Para fazer a comparação, a instituição usou os balanços oficiais dos times nacionais de 2018 e os dados das equipes da Europa na temporada 2017/2018 tabulados pela consultoria Deloitte.

Contando venda de jogadores, o Palmeiras entraria na lista dos 30 mais ricos do mundo, justamente na 30ª posição, com receitas de 156 milhões de euros, à frente do Benfica, com 151 milhões de euros. O Flamengo, com faturamento de 128 milhões de euros, não estaria no ranking.

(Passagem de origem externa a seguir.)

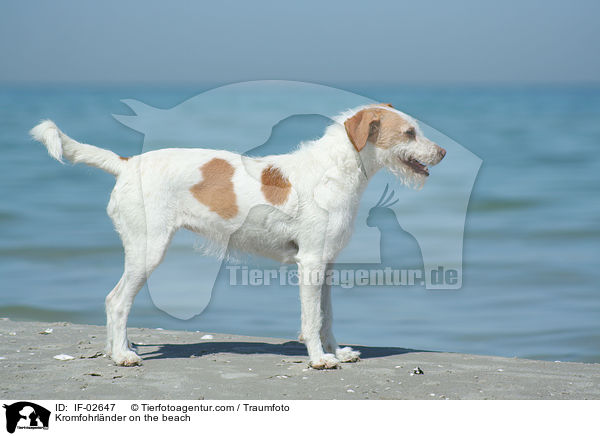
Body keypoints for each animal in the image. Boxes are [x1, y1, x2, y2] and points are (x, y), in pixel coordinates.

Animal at [31, 104, 446, 370]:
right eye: (409, 132)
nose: (442, 152)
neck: (334, 171)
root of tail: (127, 164)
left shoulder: (325, 265)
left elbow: (327, 317)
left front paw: (337, 352)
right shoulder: (310, 262)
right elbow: (311, 319)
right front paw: (318, 359)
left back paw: (117, 348)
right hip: (147, 251)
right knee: (116, 301)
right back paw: (122, 355)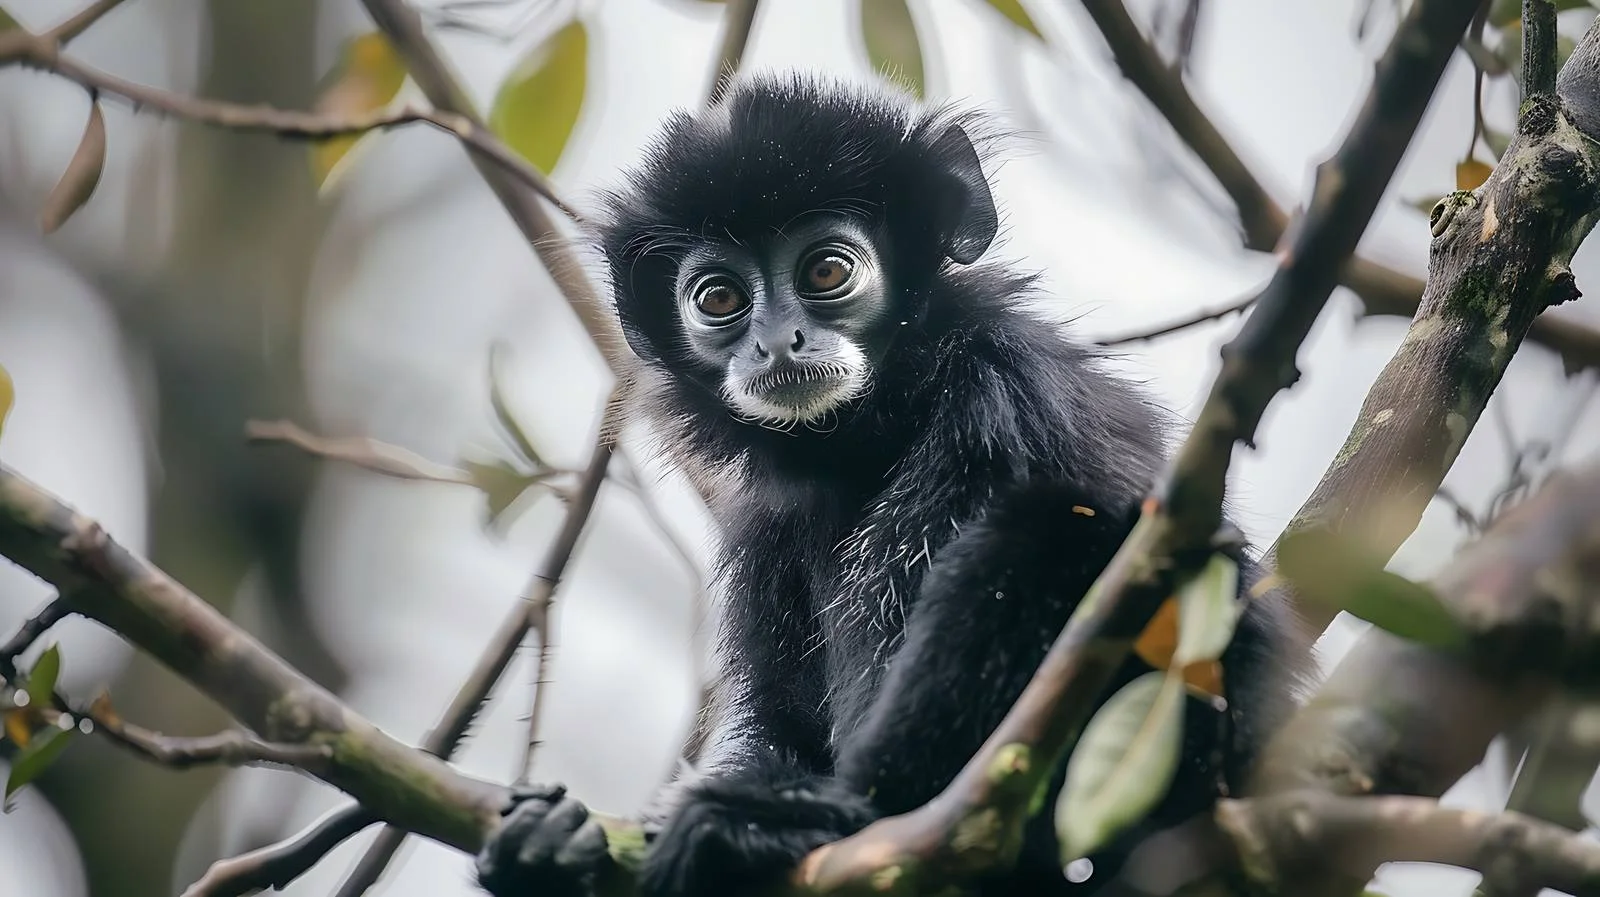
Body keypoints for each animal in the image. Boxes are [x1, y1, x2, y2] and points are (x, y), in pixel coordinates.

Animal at [474, 72, 1308, 897]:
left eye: (826, 271)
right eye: (719, 299)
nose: (778, 340)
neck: (879, 432)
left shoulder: (1010, 386)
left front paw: (782, 819)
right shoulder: (767, 523)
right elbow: (787, 720)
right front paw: (565, 845)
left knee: (1057, 529)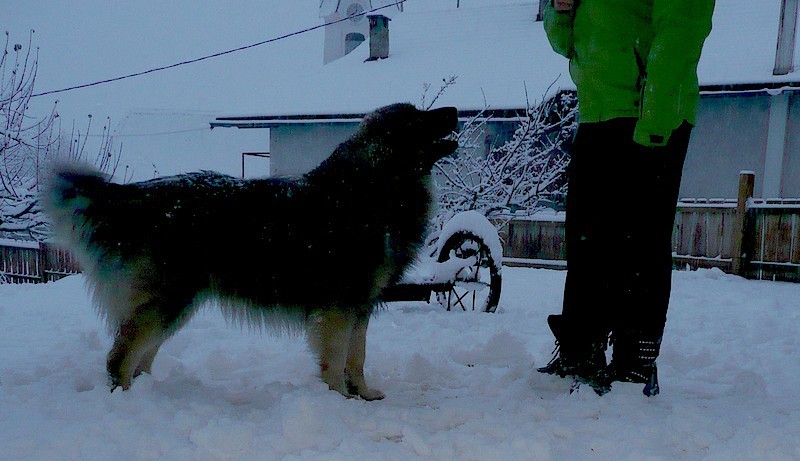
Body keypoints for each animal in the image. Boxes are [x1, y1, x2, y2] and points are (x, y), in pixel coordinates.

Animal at [43, 102, 456, 398]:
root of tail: (135, 195)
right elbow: (336, 358)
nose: (454, 111)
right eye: (418, 117)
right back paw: (127, 400)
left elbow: (357, 356)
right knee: (121, 356)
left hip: (176, 305)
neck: (373, 188)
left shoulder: (361, 305)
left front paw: (363, 394)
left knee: (141, 355)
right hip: (167, 300)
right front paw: (338, 400)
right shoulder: (338, 308)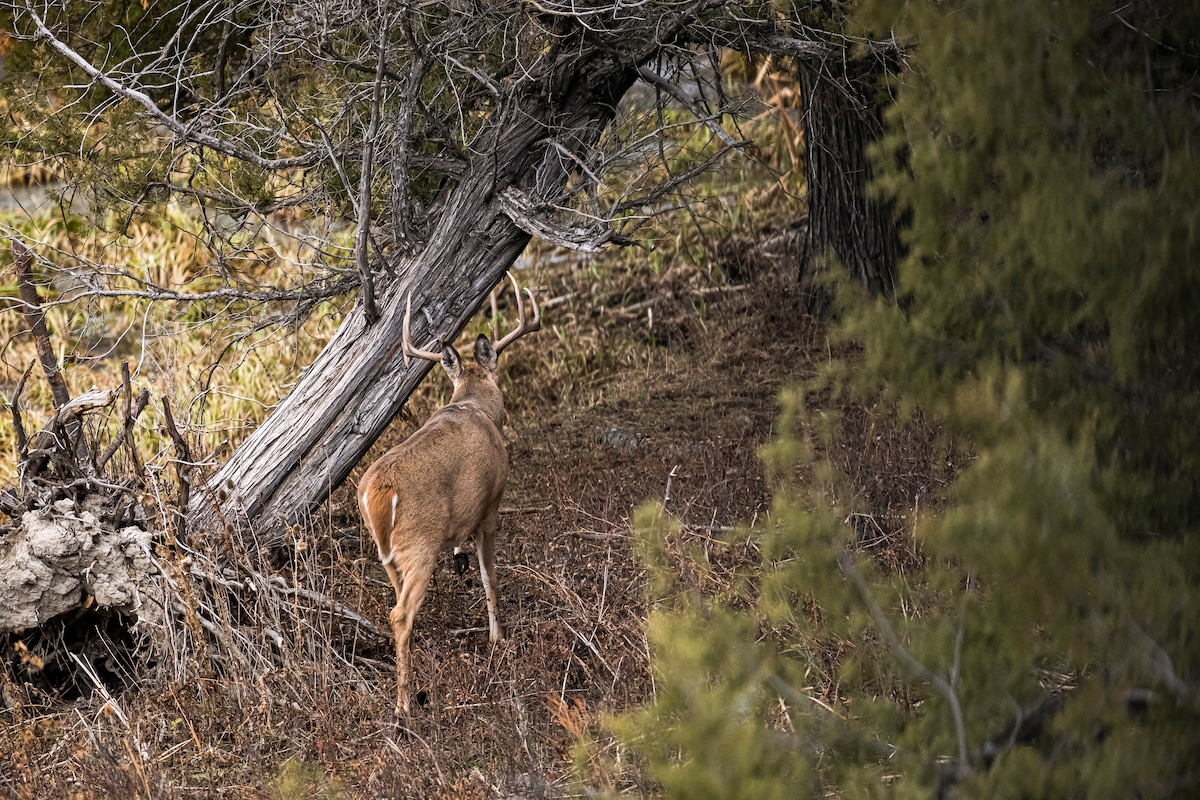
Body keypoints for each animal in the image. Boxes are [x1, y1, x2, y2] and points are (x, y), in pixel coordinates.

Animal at [357, 273, 540, 714]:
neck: (476, 408)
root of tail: (377, 492)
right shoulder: (490, 506)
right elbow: (490, 576)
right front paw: (498, 638)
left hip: (389, 554)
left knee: (396, 604)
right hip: (420, 542)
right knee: (400, 614)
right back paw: (404, 705)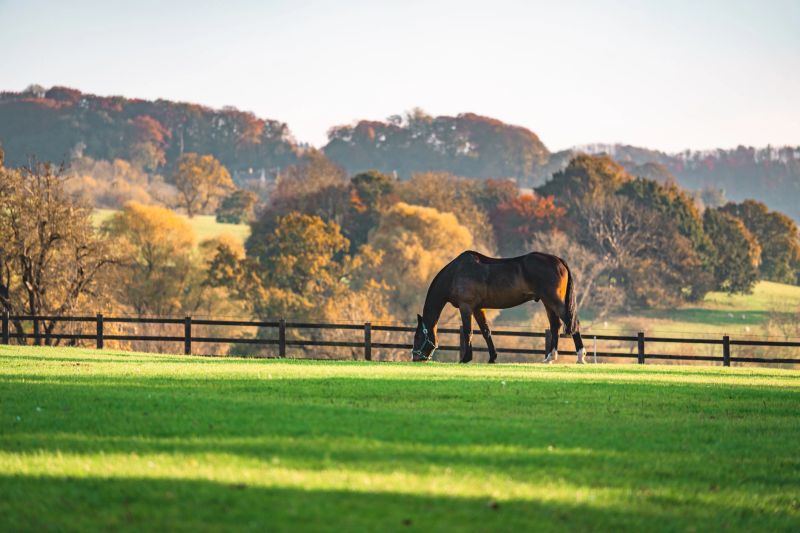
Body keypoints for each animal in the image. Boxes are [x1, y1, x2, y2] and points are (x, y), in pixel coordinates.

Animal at [411, 250, 587, 364]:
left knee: (572, 323)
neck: (455, 273)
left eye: (418, 336)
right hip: (547, 302)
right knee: (555, 325)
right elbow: (486, 331)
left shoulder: (466, 306)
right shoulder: (478, 308)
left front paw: (466, 358)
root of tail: (558, 260)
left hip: (553, 300)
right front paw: (492, 357)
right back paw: (550, 357)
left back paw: (580, 356)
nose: (415, 357)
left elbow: (468, 331)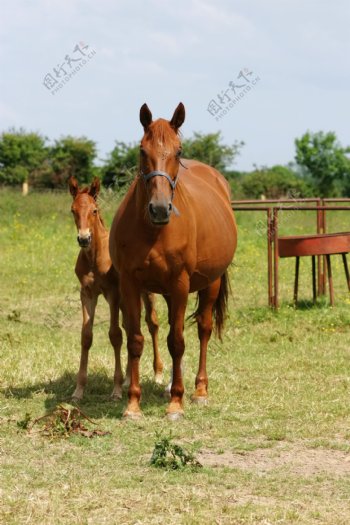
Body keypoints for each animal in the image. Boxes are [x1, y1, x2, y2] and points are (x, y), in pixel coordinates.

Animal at [68, 176, 164, 402]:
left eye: (94, 210)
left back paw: (157, 374)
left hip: (145, 293)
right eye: (73, 210)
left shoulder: (112, 293)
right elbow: (86, 336)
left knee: (152, 324)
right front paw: (79, 390)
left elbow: (115, 335)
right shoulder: (87, 293)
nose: (83, 238)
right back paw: (130, 378)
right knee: (131, 327)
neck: (94, 257)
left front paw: (117, 389)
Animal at [110, 104, 238, 420]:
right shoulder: (130, 283)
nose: (159, 208)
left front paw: (176, 404)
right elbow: (136, 339)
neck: (153, 230)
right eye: (142, 150)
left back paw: (199, 390)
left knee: (203, 328)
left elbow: (177, 342)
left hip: (210, 283)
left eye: (178, 151)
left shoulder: (180, 283)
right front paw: (133, 404)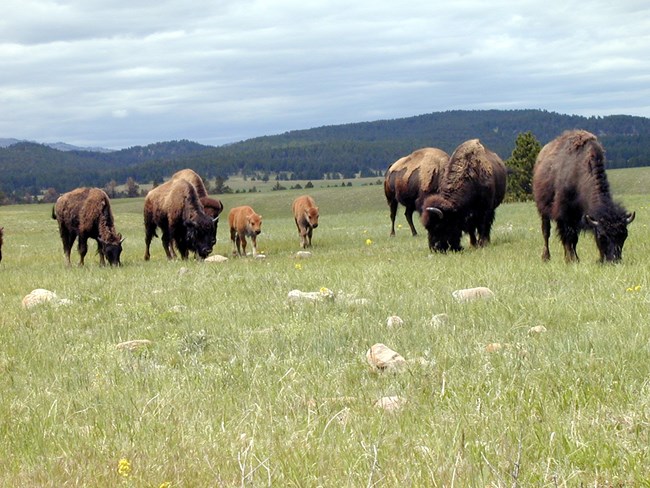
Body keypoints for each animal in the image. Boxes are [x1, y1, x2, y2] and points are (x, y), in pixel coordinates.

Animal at [532, 127, 632, 262]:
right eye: (601, 236)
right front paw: (572, 260)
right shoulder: (565, 214)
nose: (614, 260)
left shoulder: (578, 218)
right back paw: (546, 257)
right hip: (543, 211)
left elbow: (574, 240)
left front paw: (575, 258)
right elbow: (569, 237)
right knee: (546, 232)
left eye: (624, 235)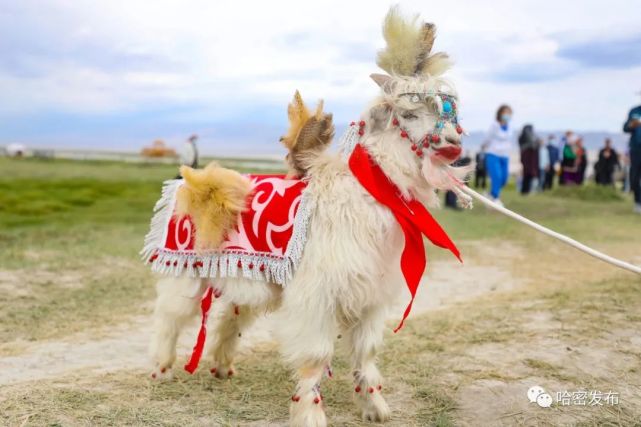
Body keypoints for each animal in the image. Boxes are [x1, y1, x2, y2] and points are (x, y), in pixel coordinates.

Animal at [142, 7, 468, 427]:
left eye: (451, 111)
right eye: (409, 113)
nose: (454, 146)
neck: (361, 192)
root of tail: (184, 184)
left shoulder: (370, 295)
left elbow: (366, 351)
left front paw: (375, 407)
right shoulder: (319, 296)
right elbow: (316, 357)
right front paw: (310, 414)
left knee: (231, 314)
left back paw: (221, 366)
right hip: (185, 270)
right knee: (170, 315)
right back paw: (161, 369)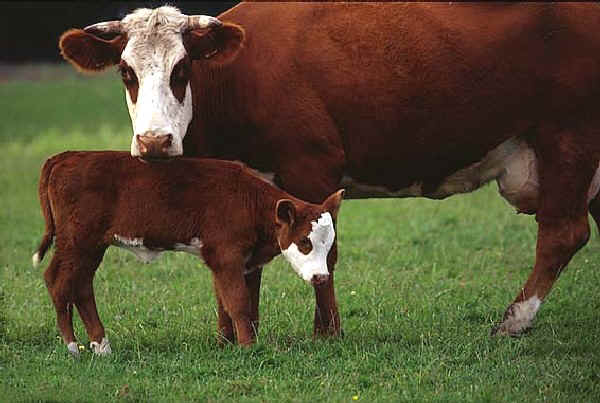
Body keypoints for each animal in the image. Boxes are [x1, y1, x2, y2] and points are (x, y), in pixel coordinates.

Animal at [32, 150, 344, 356]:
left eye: (329, 245)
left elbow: (228, 303)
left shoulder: (227, 261)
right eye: (304, 241)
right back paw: (73, 347)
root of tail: (66, 156)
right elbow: (239, 302)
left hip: (91, 246)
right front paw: (248, 348)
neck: (247, 200)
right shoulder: (226, 256)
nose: (321, 277)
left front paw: (225, 344)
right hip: (77, 242)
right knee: (58, 281)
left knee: (82, 286)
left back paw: (101, 346)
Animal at [59, 3, 600, 338]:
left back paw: (514, 321)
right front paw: (239, 332)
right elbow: (245, 266)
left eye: (182, 68)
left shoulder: (314, 169)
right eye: (126, 72)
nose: (154, 142)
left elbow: (327, 255)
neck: (239, 79)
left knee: (563, 234)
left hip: (569, 137)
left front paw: (327, 332)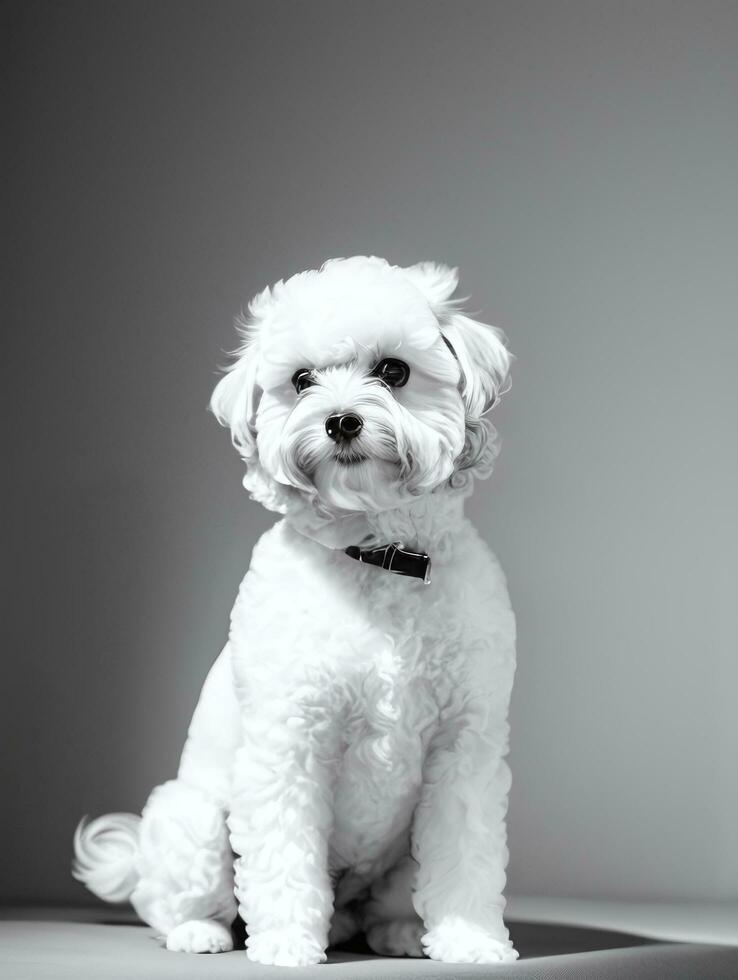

De qualquer forma, os dois brasileiros não estariam tão longe até do 21º do ranking, o Napoli, com 183 milhões de euros.

Só que tirando o dinheiro obtido com a venda de atletas, a diferença da dupla para os 30 mais ricos do planeta aumentaria muito. Sem essa verba, o Palmeiras teve receitas de 116 milhões de euros, e o Flamengo, 115 milhões, ou mais de 30 milhões de euros a menos que o Benfica.

Prova que nem o trabalho bem feito como o de Palmeiras e Flamengo deixa o futebol brasileiro próximo da elite financeira da  Europa, que não tem só clubes dos países mais poderosos do futebol. Entre os 30 mais ricos, há equipes de Rússia e Turquia.